24. Days like today, I regret I hadn’t held you over a cliff by your ankles and shook common sense into you.
TWENTY-FOUR
Days like today, I regret I hadn’t held you over a cliff by your ankles and shook common sense into you.
Gorgona belonged to the reptiles and the dead.
Sun-bleached bones decorated the sandy shore, and I lost count after thirty skulls, which had been picked clean by some form of predator or scavenger.
One skull served as a house for a snake, a black, red, and yellow one, and our guide, a Columbian man, made a warding gesture against evil.
“Coral snake?” I asked, grimacing at the thought of such a venomous reptile getting a hold of me.
“Indeed,” Emerick replied, and he made a displeased sound. “This is going to be a problem.”
“It’s less of a problem than you think,” my father replied, and he crouched and whistled, holding his hand out over the sand, his palm facing the sky.
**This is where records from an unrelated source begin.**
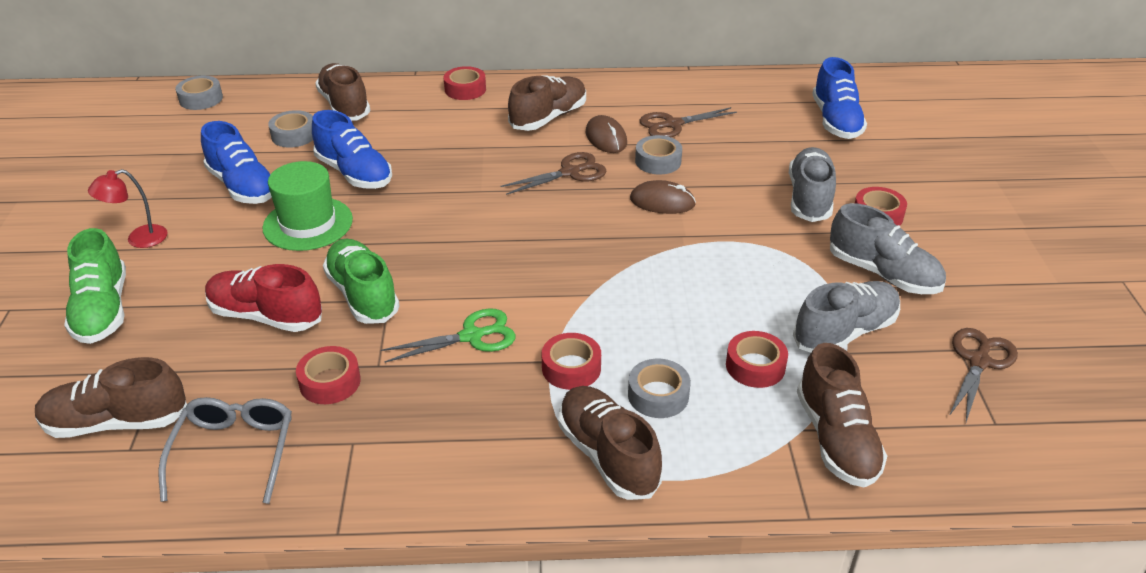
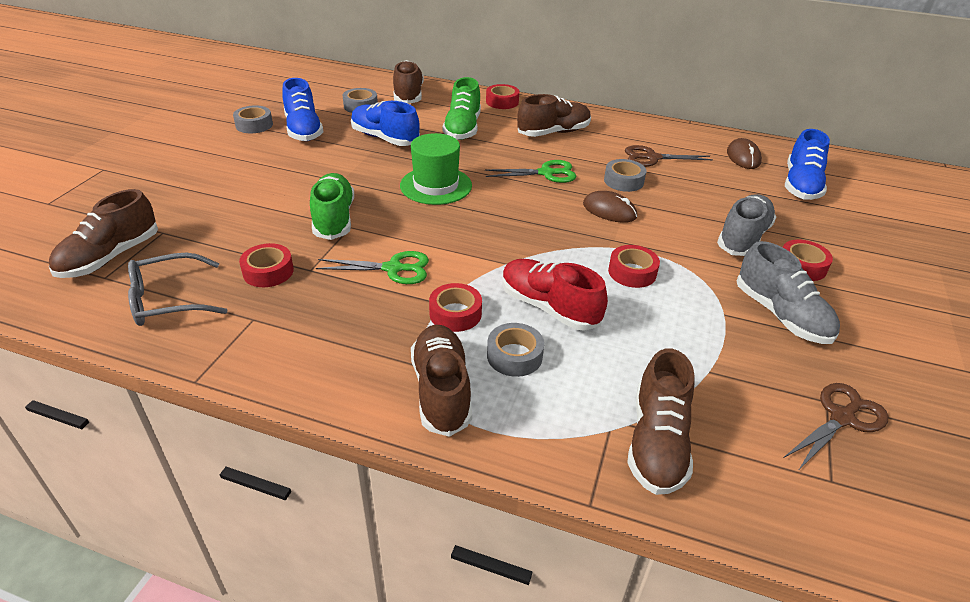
camera: 20 degrees right, 0 degrees up
(103, 310) = (157, 184): green shoe -> green shoe (462, 129)
(116, 422) = (110, 257): brown shoe -> brown shoe turned 75 degrees counterclockwise
(139, 239) = (213, 146): red lamp -> none
(201, 99) = (316, 72): grey tape -> grey tape (254, 125)
(234, 452) = (168, 300): grey glasses -> grey glasses turned 135 degrees counterclockwise
(266, 316) = (257, 215): red shoe -> red shoe (549, 307)
(308, 223) = (329, 163): green hat -> green hat (436, 185)
(354, 173) = (385, 138): blue shoe -> blue shoe turned 150 degrees clockwise
(570, 172) = (546, 173): brown scissors -> green scissors
(606, 138) = (591, 156): brown mouse -> brown mouse (743, 157)
(755, 366) = (615, 358): red tape -> red tape (632, 272)
(845, 332) = (716, 353): grey shoe -> none

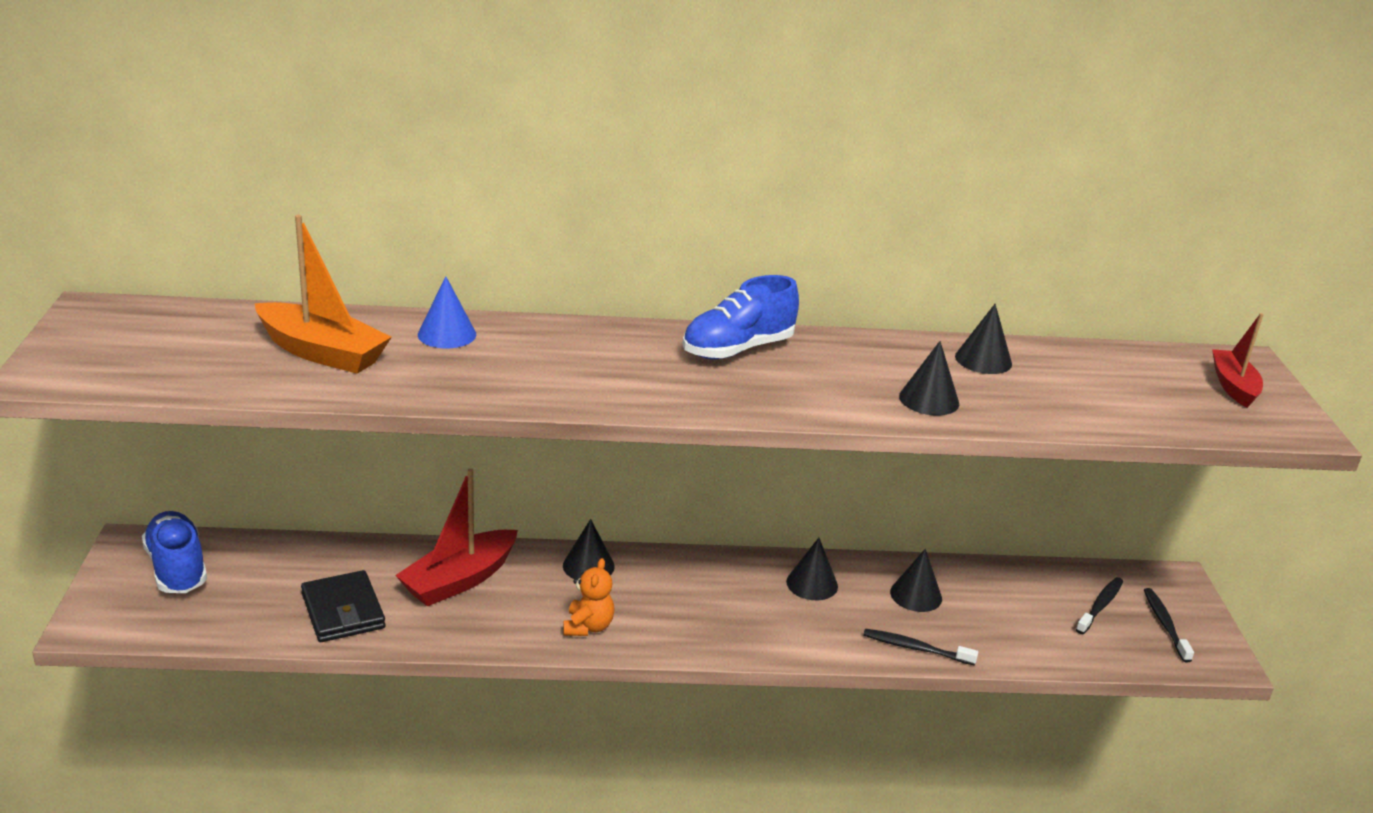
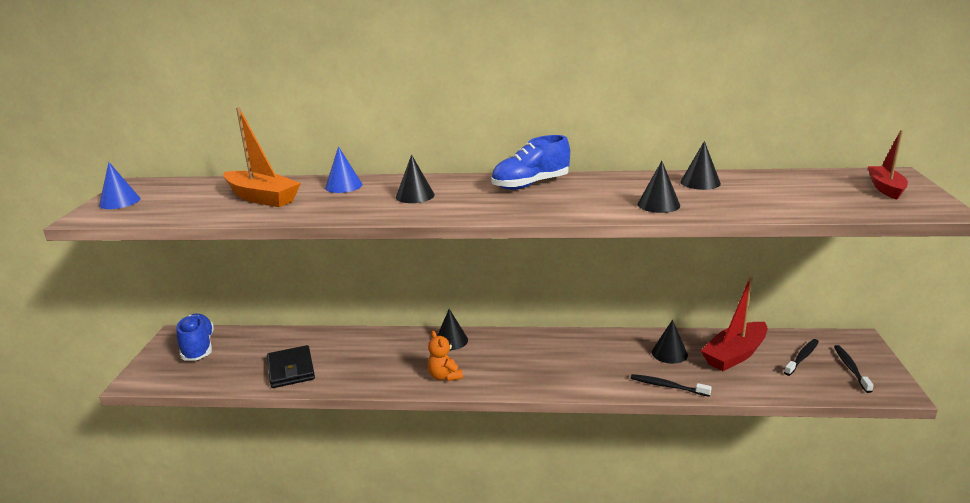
camera: 10 degrees right, 5 degrees down
(82, 347) = (120, 202): none -> blue cone
(459, 580) = (367, 350): red boat -> red boat (735, 355)
(588, 627) = (444, 376): orange teddy bear -> orange teddy bear turned 135 degrees clockwise
(812, 584) = (598, 348): black cone -> black cone (415, 196)

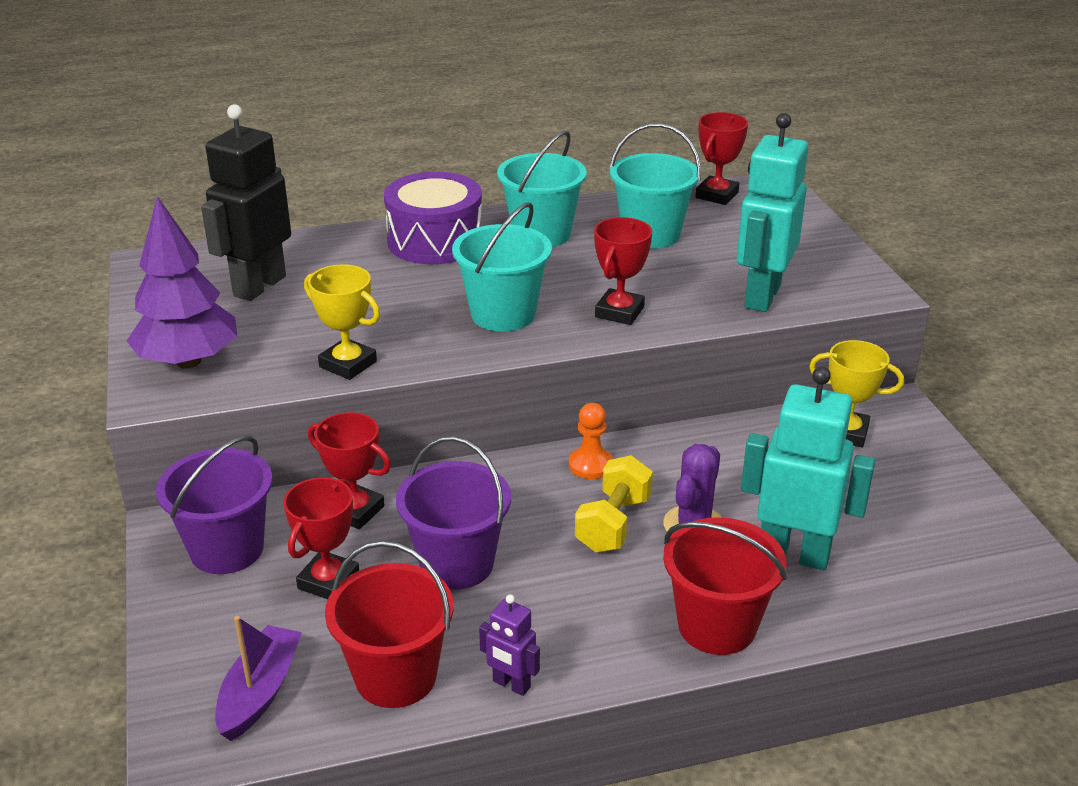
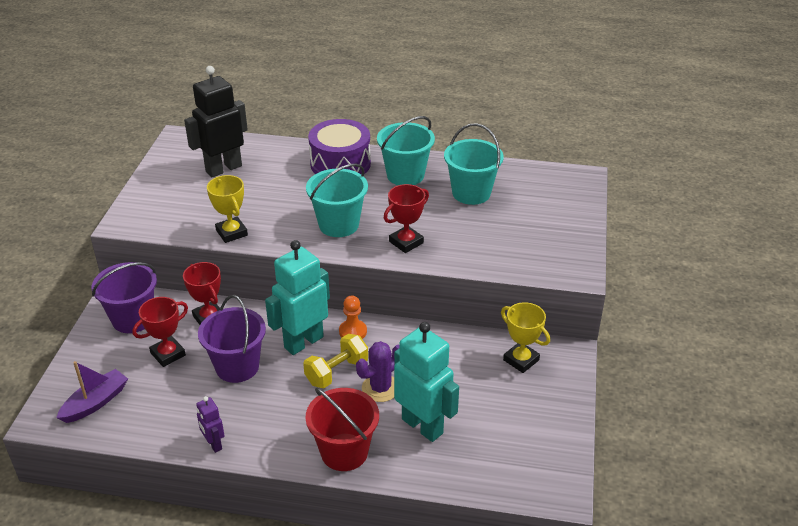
camera: 25 degrees right, 5 degrees up
(188, 361) = (155, 207): purple tree -> none
(395, 676) = (162, 418): red bucket -> none
(717, 195) = (538, 175): red trophy -> none
(761, 296) = (501, 256): turquoise robot -> turquoise robot (303, 342)

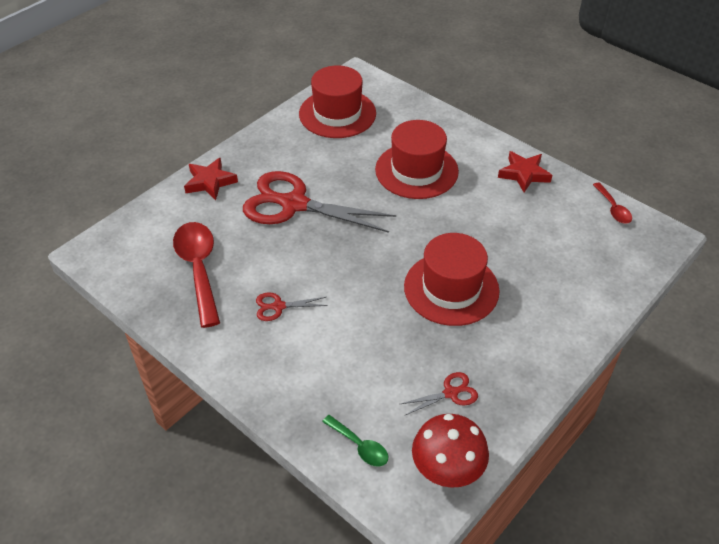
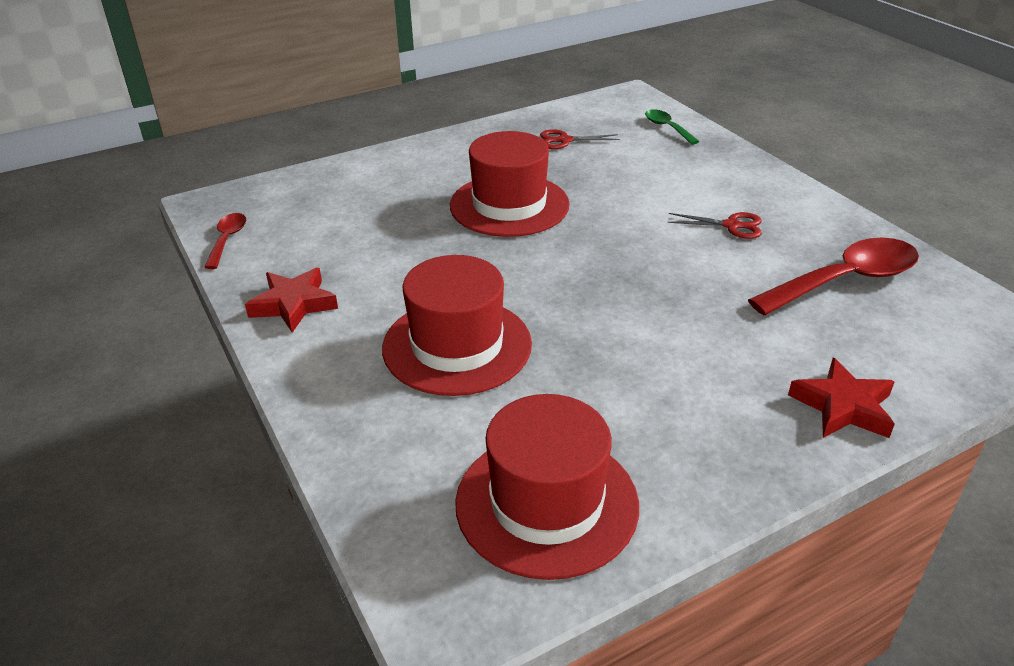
camera: 160 degrees left, 10 degrees down
(199, 269) = (844, 281): red spoon -> red spoon turned 120 degrees counterclockwise
(293, 204) = (690, 337): red scissors -> none
(447, 470) = (596, 108): red mushroom -> none

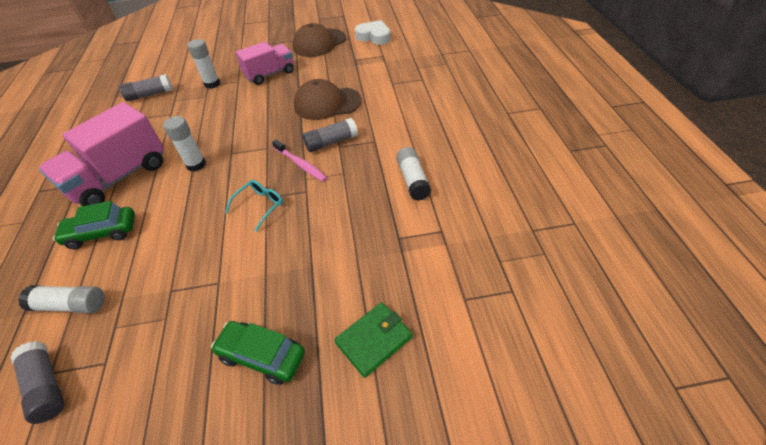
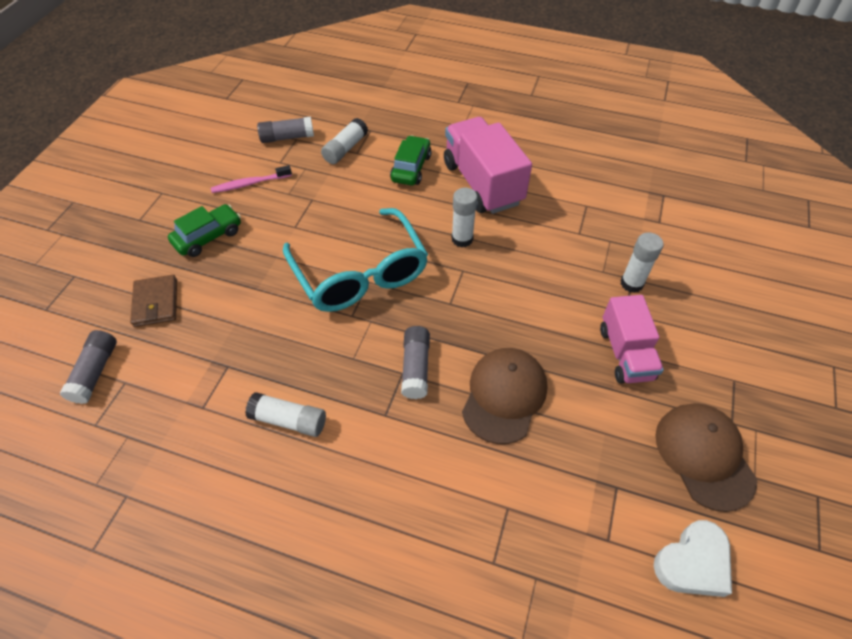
camera: 115 degrees right, 5 degrees up
(150, 95) = (637, 221): grey glue stick -> grey glue stick (95, 372)
(260, 206) = (360, 273): turquoise glasses -> turquoise glasses, size x2.42
(301, 164) = (397, 325): pink toothbrush -> pink toothbrush (250, 184)
(374, 340) = (156, 303): green wallet -> brown wallet

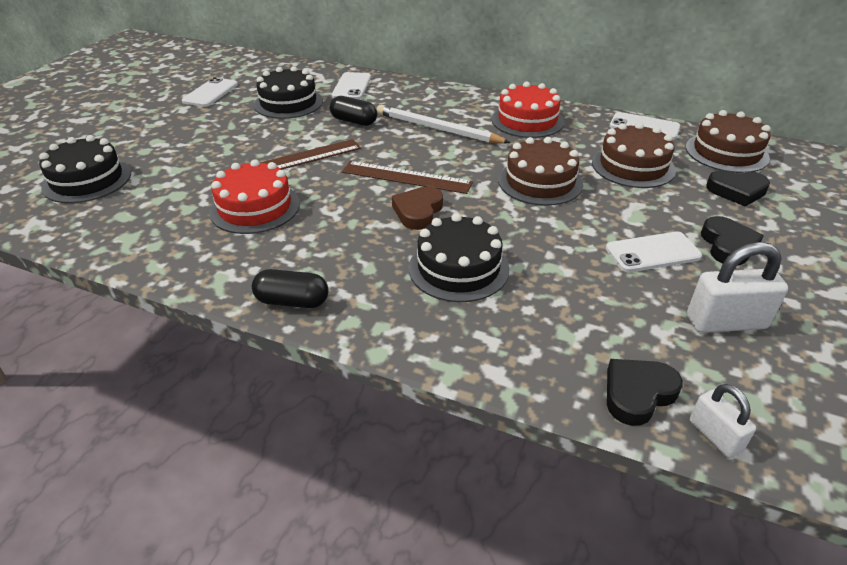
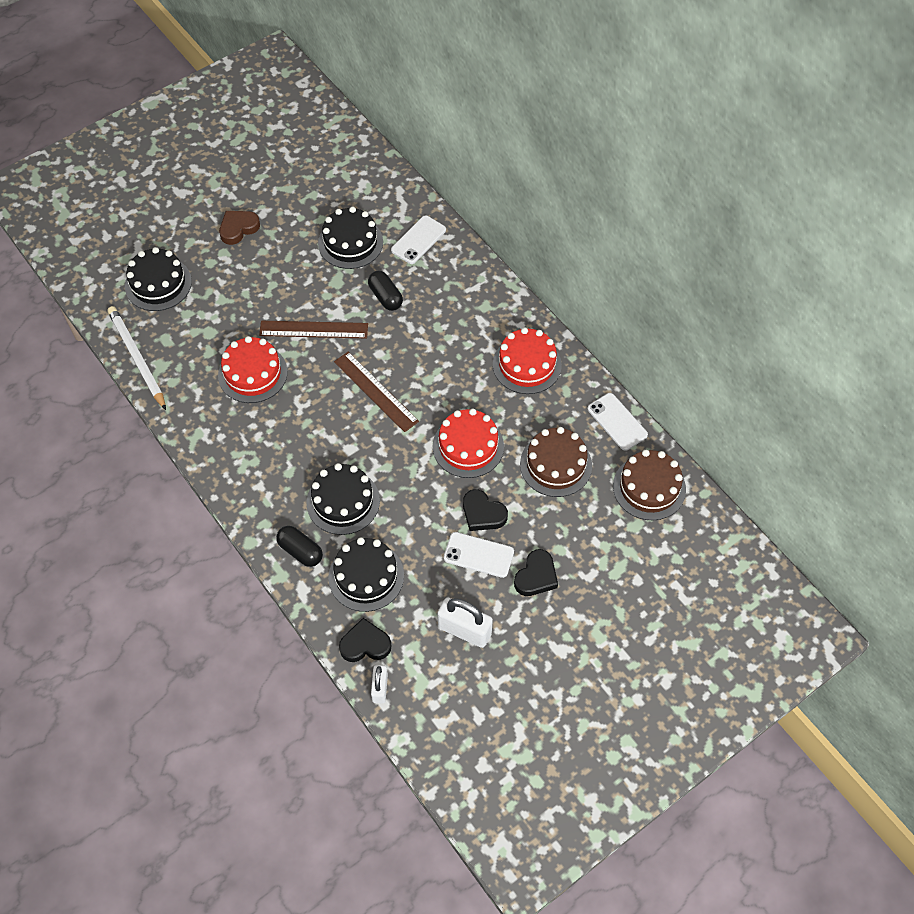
camera: 30 degrees right, 20 degrees up
(210, 93) = (297, 195): white phone -> none
(292, 301) = (227, 477): black capsule -> black capsule (300, 551)
(418, 212) = (357, 434): brown heart -> brown heart (238, 228)
(438, 129) = (444, 341): white pencil -> white pencil (137, 358)
(540, 182) = (468, 446): brown cake -> red cake
(558, 323) = (366, 576): none -> black cake
(737, 191) = (605, 532): black heart -> black heart (483, 513)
The coral snake lifted its head, hissed, and slithered to my father, raising itself up before climbing onto his arm and coiling in his hand.
I would miss my father if the snake finished him off.
Worse, more snakes slithered out from the underbrush and nearby trees, forming a mass around my father.
“He communes with them,” the priestess murmured.
Alheen heaved a frustrated sigh. “Days like today, I regret I hadn’t held you over a cliff by your ankles and shook common sense into you.”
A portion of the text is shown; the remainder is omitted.